Hacker News new | ask | show | jobs
by jflatow 3675 days ago
I'm so glad AdRoll finally open-sourced this. TrailDB is by far the easiest way to process trillions of events on a single machine. Can't wait for them to start publishing their internal ecosystem around it too.
1 comments

Thanks! I hope we can open-source the rest of the stack now that the core libraries are out.

Btw, I am happy to answer any questions about the project here.

It looks like TrailDB solves a particular problem (which is actually quite common btw) the right way. However the language barrier makes it hard to use it as DB. I believe that Python binding is nice for development environment but in production we would probably want to use a low level language for performance reasons because we'll be dealing with billions of events in a single machine. Do you plan to implement a query language which compiles to native code such as SQL?

How do you handle continuous data with TrailDB? It seems that you store raw events Kinesis, buffer events and periodically write TrailDB files to S3. When you want to process events for a specific user, normally the events might be in a random TrailDB file so the timeline would be mixed up. Do you merge TrailDB files in a single instance when processing the data or have a sharding mechanism?

We have an internal framework that compiles a state machine DSL into lower level code to execute queries on TrailDBs. However the binding in Python is fairly thin, and the same can be said for the other ones like the golang one. So before optimizing with a lower level language or a special DSL I would verify that Python or any other of the supported languages doesn't satisfy your requirements.

And continuous data is handled by sharding TrailDBs across some fields in our log lines, this way all the related events for a cookie in a given day belong in the same shard, each day the shard mapping is the same and we can just download the same shard ids from S3 and process the files sequentially using our DSL language. With a bit of code you can make this whole process of downloading from S3 and processing completely automated, this is in fact what we do with our data pipeline[0][1].
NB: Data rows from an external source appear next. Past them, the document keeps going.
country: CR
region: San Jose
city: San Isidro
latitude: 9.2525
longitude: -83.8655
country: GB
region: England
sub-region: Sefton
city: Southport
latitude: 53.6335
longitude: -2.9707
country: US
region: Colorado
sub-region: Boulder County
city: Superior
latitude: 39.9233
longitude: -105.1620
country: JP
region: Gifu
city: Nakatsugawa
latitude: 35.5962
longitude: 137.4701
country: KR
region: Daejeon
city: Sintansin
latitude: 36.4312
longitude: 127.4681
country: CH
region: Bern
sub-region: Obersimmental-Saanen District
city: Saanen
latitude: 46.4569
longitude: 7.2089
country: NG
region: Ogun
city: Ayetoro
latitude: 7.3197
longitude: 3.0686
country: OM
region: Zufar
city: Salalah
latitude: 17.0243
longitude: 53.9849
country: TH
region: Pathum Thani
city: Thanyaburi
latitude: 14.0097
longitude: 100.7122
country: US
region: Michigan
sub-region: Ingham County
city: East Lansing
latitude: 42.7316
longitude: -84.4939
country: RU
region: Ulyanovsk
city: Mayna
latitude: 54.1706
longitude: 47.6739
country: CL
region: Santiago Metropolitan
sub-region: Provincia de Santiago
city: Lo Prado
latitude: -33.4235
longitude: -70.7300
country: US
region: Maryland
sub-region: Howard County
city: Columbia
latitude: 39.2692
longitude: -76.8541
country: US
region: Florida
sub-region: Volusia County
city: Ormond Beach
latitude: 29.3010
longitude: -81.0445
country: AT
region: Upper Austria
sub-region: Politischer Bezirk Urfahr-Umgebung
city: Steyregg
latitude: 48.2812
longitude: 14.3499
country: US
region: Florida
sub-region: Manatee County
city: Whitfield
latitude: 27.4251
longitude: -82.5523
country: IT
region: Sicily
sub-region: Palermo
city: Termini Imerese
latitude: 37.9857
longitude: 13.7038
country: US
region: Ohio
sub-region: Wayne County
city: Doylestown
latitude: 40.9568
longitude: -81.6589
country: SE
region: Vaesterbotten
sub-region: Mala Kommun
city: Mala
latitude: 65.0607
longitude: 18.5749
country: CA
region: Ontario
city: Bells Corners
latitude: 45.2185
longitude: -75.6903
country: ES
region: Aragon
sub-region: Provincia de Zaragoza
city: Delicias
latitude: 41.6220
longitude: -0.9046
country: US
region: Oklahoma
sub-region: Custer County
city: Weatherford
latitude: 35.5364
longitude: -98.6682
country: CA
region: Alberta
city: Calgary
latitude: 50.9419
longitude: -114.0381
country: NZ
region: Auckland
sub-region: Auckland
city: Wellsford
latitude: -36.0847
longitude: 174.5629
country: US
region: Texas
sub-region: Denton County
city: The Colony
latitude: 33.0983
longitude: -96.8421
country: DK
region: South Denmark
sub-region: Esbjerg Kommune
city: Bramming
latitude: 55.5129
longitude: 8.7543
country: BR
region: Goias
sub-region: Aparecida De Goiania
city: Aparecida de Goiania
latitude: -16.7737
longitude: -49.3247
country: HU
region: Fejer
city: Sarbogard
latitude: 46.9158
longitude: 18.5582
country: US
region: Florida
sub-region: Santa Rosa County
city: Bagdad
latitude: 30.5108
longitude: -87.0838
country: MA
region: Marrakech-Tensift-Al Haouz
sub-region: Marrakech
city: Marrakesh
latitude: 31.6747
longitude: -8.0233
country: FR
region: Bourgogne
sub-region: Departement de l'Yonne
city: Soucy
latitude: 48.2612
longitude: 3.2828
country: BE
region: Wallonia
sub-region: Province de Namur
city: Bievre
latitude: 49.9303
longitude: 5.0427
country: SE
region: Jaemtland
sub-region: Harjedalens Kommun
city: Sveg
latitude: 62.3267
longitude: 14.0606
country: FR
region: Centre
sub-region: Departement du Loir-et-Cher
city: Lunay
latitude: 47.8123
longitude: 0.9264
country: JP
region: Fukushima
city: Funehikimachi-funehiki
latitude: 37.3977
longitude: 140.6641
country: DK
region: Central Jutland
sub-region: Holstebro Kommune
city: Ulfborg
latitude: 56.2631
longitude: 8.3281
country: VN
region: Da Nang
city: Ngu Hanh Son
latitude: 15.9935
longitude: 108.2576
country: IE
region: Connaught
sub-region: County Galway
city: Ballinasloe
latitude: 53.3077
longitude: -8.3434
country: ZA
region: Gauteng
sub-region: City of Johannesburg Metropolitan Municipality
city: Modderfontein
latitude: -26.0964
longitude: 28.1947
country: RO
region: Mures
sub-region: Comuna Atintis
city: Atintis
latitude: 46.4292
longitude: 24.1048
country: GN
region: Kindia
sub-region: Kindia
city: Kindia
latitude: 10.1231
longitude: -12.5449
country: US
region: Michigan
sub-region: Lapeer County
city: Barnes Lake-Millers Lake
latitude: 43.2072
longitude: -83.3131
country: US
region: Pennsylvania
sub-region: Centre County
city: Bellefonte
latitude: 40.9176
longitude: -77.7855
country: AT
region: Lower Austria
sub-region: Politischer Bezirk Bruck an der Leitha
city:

[0]: http://tech.adroll.com/blog/data/2015/09/22/data-pipelines-d... [1]: http://tech.adroll.com/blog/data/2015/10/15/luigi.html

It sounds like TrailDB works particularly well with storing data into S3, so what do you use to buffer incoming data before it is written in TrailDB? Kinesis?
Our infrastructure is in AWS, so S3 was a natural choice for us. You can easily use any other object store or filesystem with TrailDB.

We use Kinesis amongst other things to stream raw data to S3.